● **Excerpt to read**:
BEGIN

The 2025 ADA guidelines specifically highlight plant-based protein as part of a healthy eating pattern for diabetes, reinforcing this approach. If you do follow a strict vegan diet, pay attention to vitamin B12, iron, and omega-3 fatty acid intake, since these nutrients are harder to get without animal products.

Why Fiber Matters So Much

Fiber slows the absorption of sugar into your bloodstream, which prevents the sharp blood sugar spikes that happen after meals. It also feeds beneficial gut bacteria, helps lower cholesterol, and keeps you full longer. The Dietary Guidelines for Americans recommend 22 to 34 grams of fiber per day depending on your age and sex. Most Americans get about 15 grams, roughly half of what they need.

Good sources include beans, lentils, whole grains, vegetables, fruits, nuts, and seeds. Adding fiber gradually is important because a sudden increase can cause bloating and gas. Aim to add a few grams per week until you reach the recommended range, and drink plenty of water along the way.

The Plate Method: A Simple Starting Point

If counting carbs or following a named diet feels overwhelming, the plate method is a practical framework the CDC recommends. Start with a 9-inch dinner plate, about the length of a business envelope. Fill half with non-starchy vegetables like salad greens, broccoli, or green beans. Fill one quarter with lean protein such as chicken, fish, beans, tofu, or eggs. Fill the remaining quarter with carbohydrate foods like brown rice, whole-grain bread, or sweet potato.

This simple visual approach automatically controls portions and carbohydrate intake without requiring you to weigh food or track numbers. It works within any of the dietary patterns described above and gives you a consistent structure for building meals.

Glycemic Index and Glycemic Load

The glycemic index ranks foods from 0 to 100 based on how quickly they raise blood sugar, with pure glucose scoring 100. Low-GI foods like lentils and most vegetables raise blood sugar slowly, while high-GI foods like white bread cause a rapid spike. But the glycemic index only tells part of the story. It doesn’t account for how much of that food you actually eat.

END

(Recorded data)
BEGIN

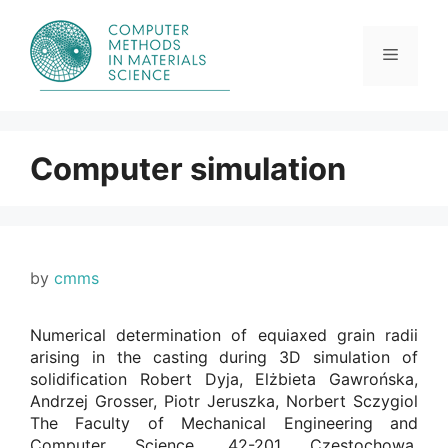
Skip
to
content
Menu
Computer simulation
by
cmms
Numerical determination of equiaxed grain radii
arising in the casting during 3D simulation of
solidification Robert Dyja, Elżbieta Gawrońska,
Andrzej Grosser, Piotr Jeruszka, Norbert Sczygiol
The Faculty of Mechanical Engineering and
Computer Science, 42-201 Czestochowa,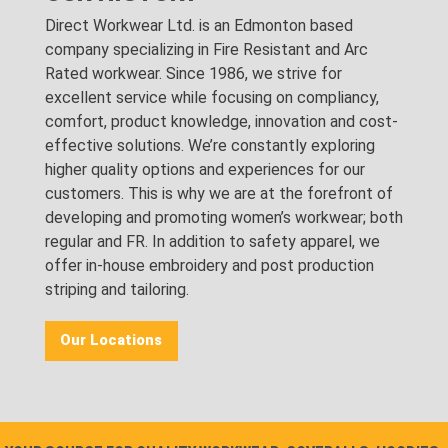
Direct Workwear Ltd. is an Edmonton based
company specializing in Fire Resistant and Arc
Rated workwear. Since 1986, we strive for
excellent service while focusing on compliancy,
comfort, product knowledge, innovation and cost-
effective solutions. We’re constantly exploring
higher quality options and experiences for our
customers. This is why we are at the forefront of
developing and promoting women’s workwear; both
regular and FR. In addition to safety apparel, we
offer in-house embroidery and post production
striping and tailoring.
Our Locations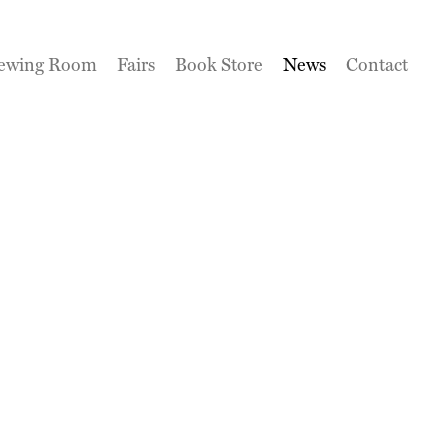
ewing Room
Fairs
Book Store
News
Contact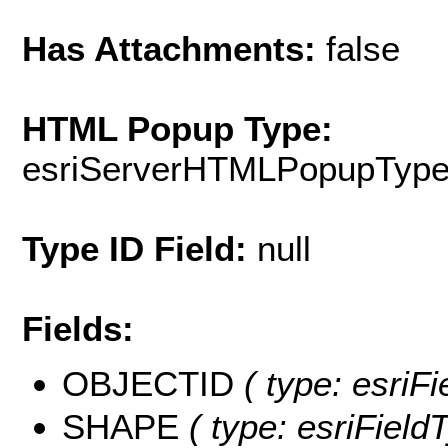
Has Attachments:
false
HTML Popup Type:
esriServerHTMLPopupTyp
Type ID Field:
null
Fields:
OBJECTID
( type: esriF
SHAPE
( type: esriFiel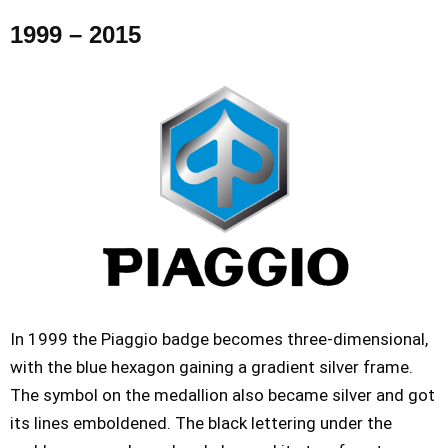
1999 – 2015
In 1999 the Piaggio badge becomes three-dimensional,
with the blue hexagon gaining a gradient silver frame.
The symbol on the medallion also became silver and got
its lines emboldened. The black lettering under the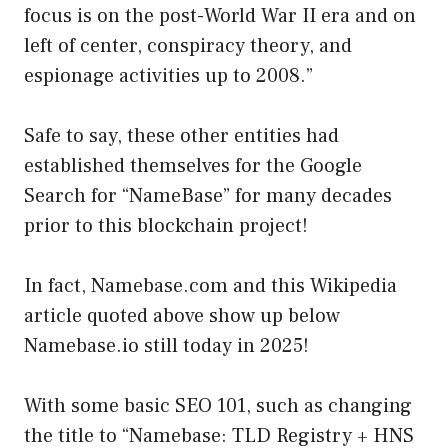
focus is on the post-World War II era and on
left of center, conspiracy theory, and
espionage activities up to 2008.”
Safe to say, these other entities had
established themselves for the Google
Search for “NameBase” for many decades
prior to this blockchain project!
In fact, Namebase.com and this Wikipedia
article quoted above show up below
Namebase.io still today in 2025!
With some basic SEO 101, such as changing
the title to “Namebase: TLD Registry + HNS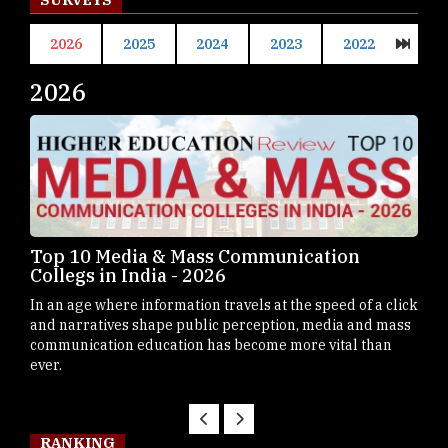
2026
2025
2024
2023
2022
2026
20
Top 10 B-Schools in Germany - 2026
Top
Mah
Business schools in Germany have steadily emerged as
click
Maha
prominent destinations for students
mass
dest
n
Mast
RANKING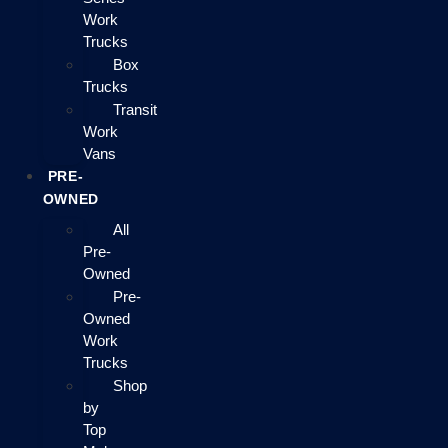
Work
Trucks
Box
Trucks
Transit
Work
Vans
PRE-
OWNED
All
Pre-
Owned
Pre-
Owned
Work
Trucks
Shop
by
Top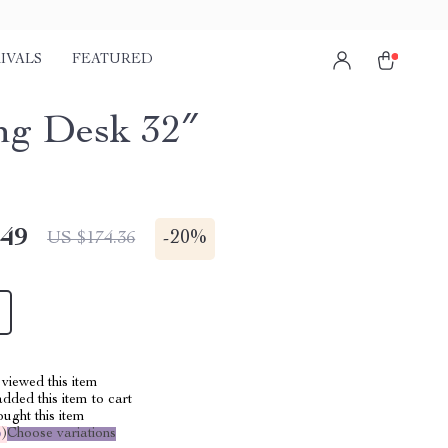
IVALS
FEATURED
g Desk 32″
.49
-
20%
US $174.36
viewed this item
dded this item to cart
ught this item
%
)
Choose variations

END

● **Action item**: Continue the excerpt on diabetes nutrition, starting right after its last sentence.

● **Written answer**:
Glycemic load is a more complete measure because it factors in both the speed of blood sugar rise and the amount of carbohydrate in a realistic serving. That said, Harvard Health notes that the total amount of carbohydrate in a food is a stronger predictor of blood sugar impact than either the glycemic index or load. Some nutrition experts feel that focusing on GI and GL adds unnecessary complexity. For most people, simply choosing whole, minimally processed carbohydrates and keeping portions reasonable achieves the same goal without the mental math.

What to Drink

Water is the best choice. The 2025 ADA guidelines specifically recommend drinking water instead of beverages with high-calorie or calorie-free sweeteners. Sugary drinks like soda, sweetened tea, and fruit juice cause rapid blood sugar spikes and add significant calories without making you feel full.

The question of artificial sweeteners is more nuanced than it once seemed. The World Health Organization issued a guideline in 2023 recommending against using non-sugar sweeteners for weight control, citing potential links to increased risk of type 2 diabetes, cardiovascular disease, and mortality with long-term use. Notably, the WHO exempted people who already have diabetes from this recommendation, acknowledging that the evidence is complicated. Still, the trend in current guidance is clear: water, unsweetened coffee, and unsweetened tea are the safest options.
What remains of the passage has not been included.